MoChridhe v. Academy of the Holy Angels
Passing on the faith to future generations
Since 1851, the Archdiocese of Saint Paul and Minneapolis has played a vital role in helping parents educate their children in the Catholic faith. Today, it oversees 91 Catholic schools that offer students a holistic education combining rigorous academics, spiritual formation, and a commitment to serve God and neighbor. In these schools, faith and learning go hand in hand: students are held to high standards in core subjects, learn personal responsibility and leadership skills, and grow in spiritual life through prayer and the sacraments.
To fulfill its religious and educational mission, the Archdiocese requires its schools to operate in full accordance with teachings of the Catholic Church. One way it accomplishes this goal is by giving schools guidance on Catholic teaching, including on the subject of human sexuality and sexual identity. In 2019, the Archdiocese issued “Guiding Principles” emphasizing that Catholic schools’ policies, practices, and employee agreements must be consistent with the Church’s teaching that God created every person in his image, as male or female, and God’s creation must be honored.
Archdiocese defends Catholic teaching
In 2021, Rezyl Grace MoChridhe was hired by the Academy of Holy Angels—one of the Archdiocese’s schools—as a librarian and media specialist on a one-year contract. In the contract, MoChridhe acknowledged that “employees must conduct themselves in a manner which is consistent with and supportive of the mission and purpose of the Church,” and that MoChridhe could be dismissed for any “public conduct which is inconsistent with the faith, morals, teachings, or laws of the Catholic Church.”
At the time of hiring, MoChridhe identified as a male, consistent with MoChridhe’s biological sex. But when MoChridhe’s contract came up for renewal in 2022, MoChridhe informed Holy Angels that MoChridhe was starting the process of a gender transition and would return to the school the next year identifying as a female. This violated both MoChridhe’s contract and the Archdiocese’s Guiding Principles. So the school declined to renew MoChridhe’s contract.

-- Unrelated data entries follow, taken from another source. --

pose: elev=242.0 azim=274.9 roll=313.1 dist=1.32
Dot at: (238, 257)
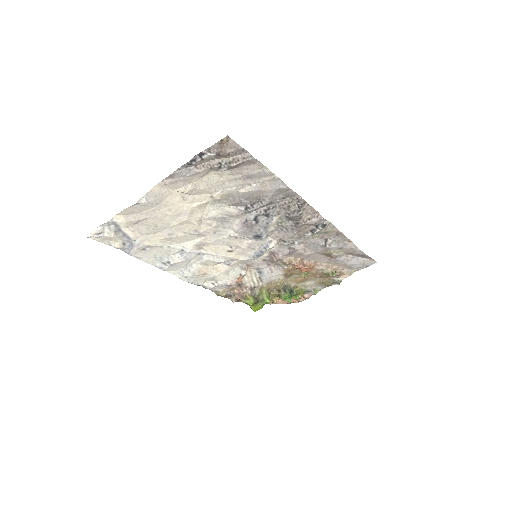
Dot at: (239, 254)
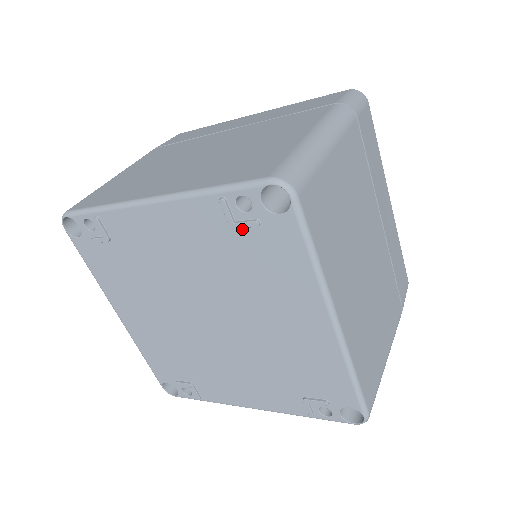
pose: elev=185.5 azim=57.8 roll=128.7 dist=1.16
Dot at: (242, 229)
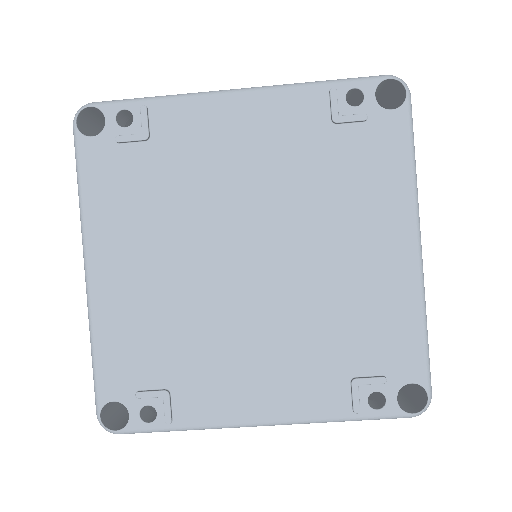
Dot at: (343, 126)
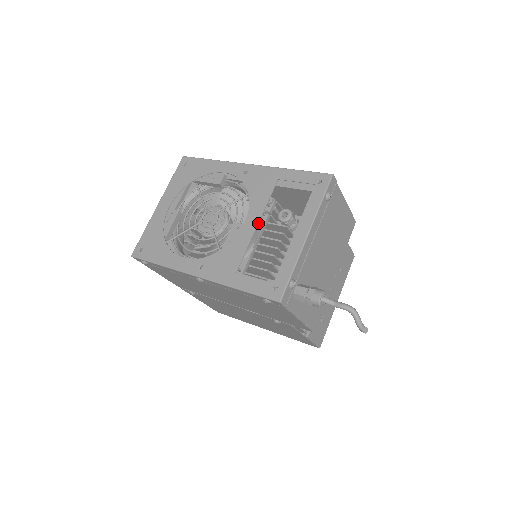
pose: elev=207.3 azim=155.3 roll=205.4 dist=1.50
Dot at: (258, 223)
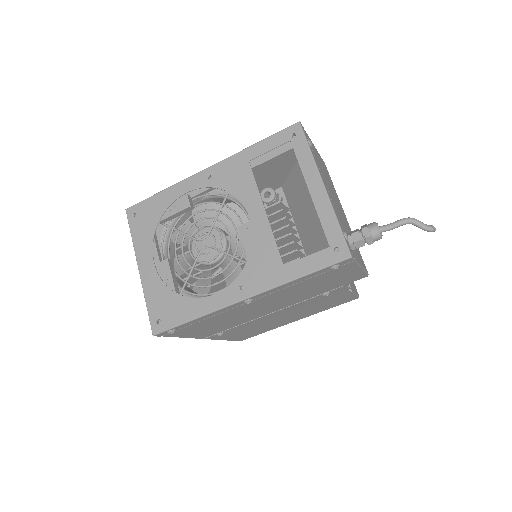
Dot at: (265, 210)
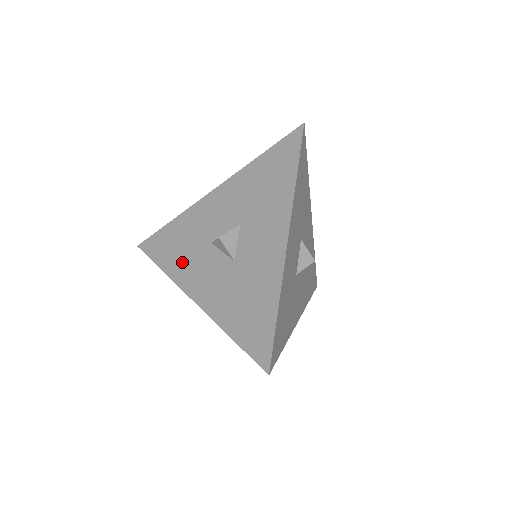
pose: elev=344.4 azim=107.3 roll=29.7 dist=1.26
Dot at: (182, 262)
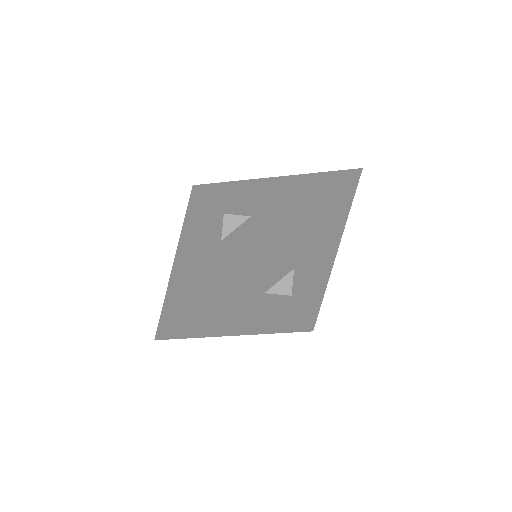
Dot at: (199, 217)
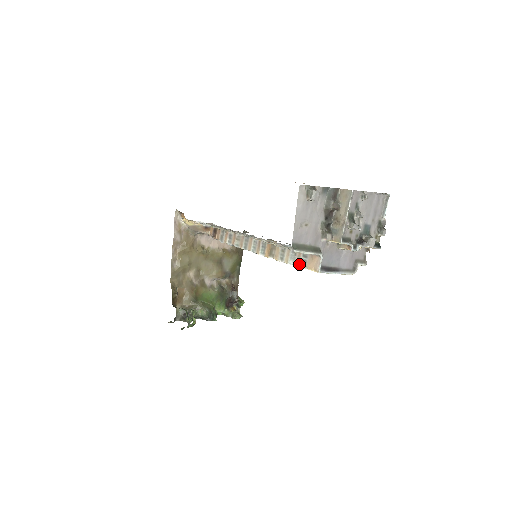
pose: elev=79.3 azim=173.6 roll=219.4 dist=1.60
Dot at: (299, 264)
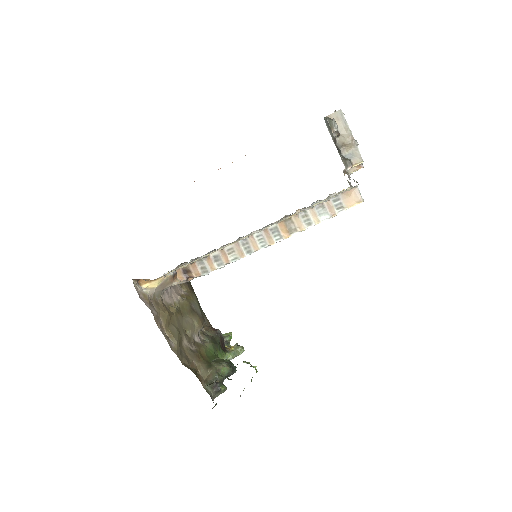
Dot at: (335, 212)
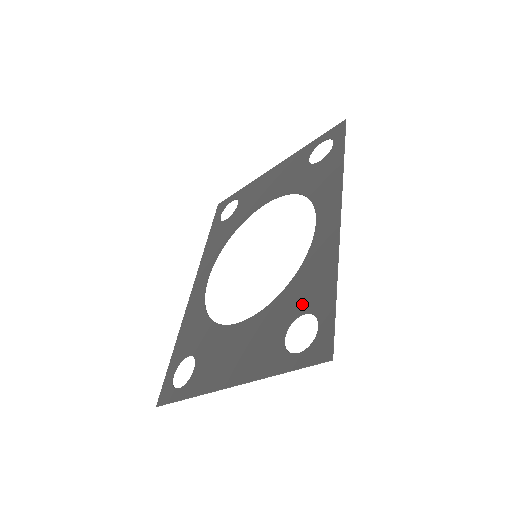
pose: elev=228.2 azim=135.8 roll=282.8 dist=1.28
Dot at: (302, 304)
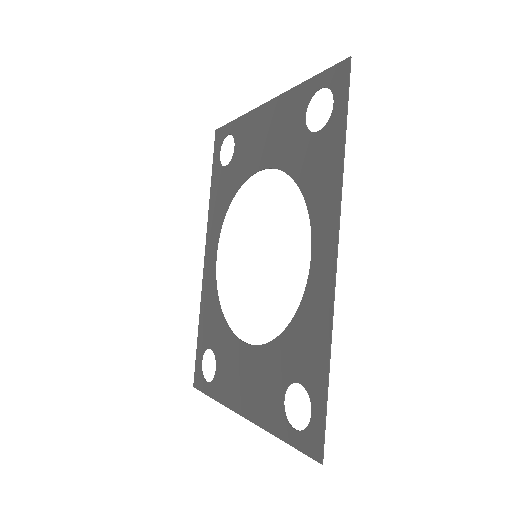
Dot at: (298, 369)
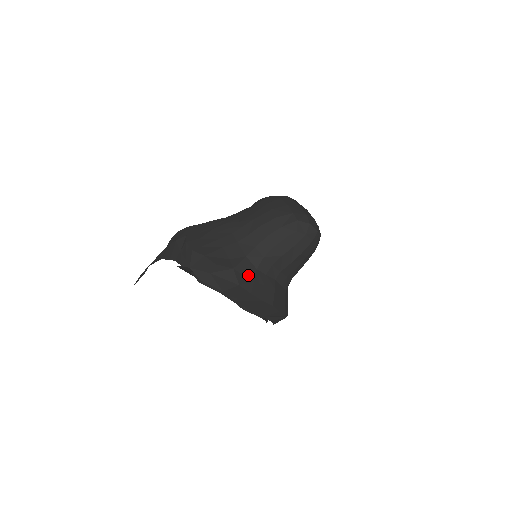
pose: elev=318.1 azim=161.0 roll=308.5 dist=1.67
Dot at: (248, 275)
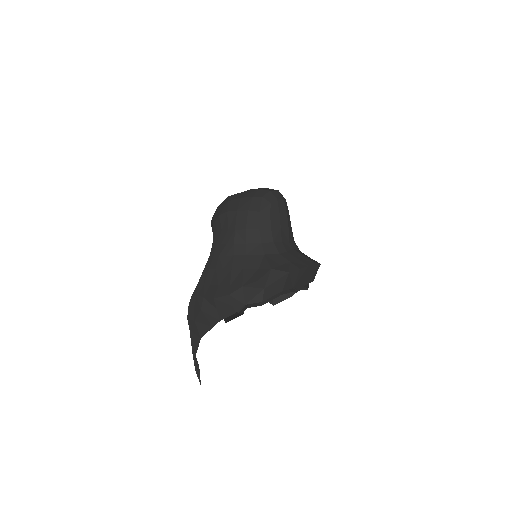
Dot at: (282, 262)
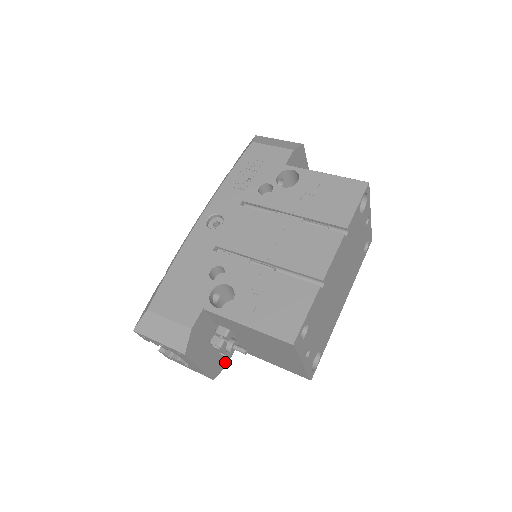
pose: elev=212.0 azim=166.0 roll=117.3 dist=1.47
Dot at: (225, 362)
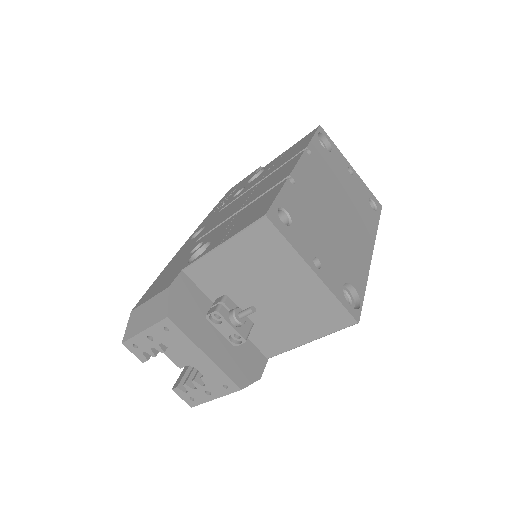
Dot at: (255, 372)
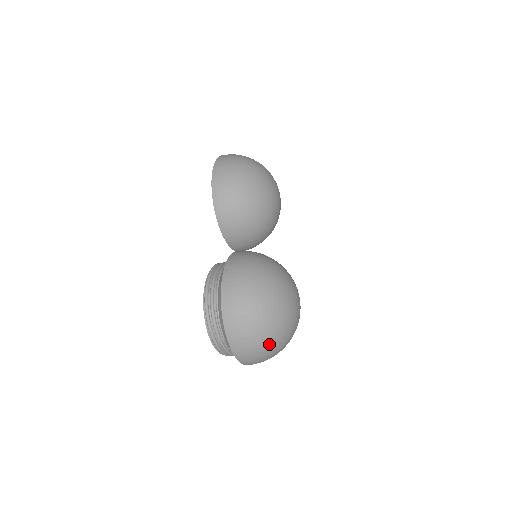
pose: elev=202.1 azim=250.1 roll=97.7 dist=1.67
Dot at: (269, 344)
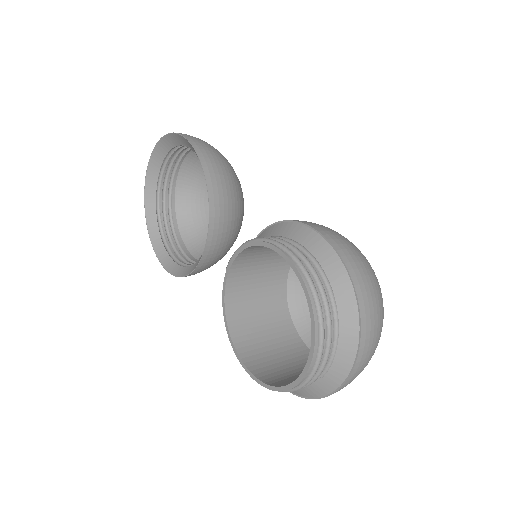
Dot at: occluded
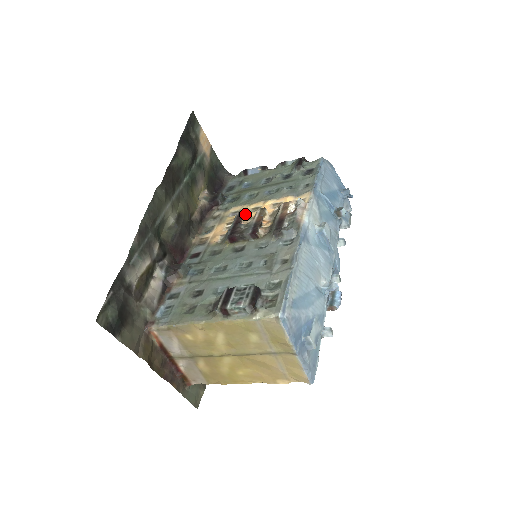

MoChridhe then sued the school and the Archdiocese, alleging discrimination. Both the state trial court and the Minnesota Court of Appeals unanimously rejected the lawsuit—explaining that “MoChridhe asks the judiciary to require the Archdiocese to employ a person who does not support and will not abide by the church’s faith-based Guiding Principles in the school setting, despite the Archdiocese’s internal decision to require adherence to those principles when executing its mission to educate students in the Catholic faith.”
Ensuring Catholic education remains Catholic
In December 2025, MoChridhe asked the Minnesota Supreme Court to review the Court of Appeals’ decision, and the court agreed. Becket is representing the Archdiocese at the Minnesota Supreme Court to defend its right to guide its educational mission according to its faith.
MoChridhe is seeking to penalize the Archdiocese for one of its most basic acts of church governance: telling a Catholic school what religious principles it needs to follow to remain faithfully Catholic. Allowing this case to proceed would invite civil courts to second-guess internal questions of Catholic teaching and church governance—something the law forbids them from doing. The Constitution and Supreme Court precedent protect religious institutions’ autonomy to determine matters of faith, doctrine, and internal governance without government interference.
Importance to Religious Liberty:
- Religious Communities: Churches and religious organizations have a right to live, teach, and govern in accordance with the tenets of their faith. When the government unjustly interferes in internal church affairs, the separation of church and state is threatened. The First Amendment ensures a church’s right to self-definition and free association.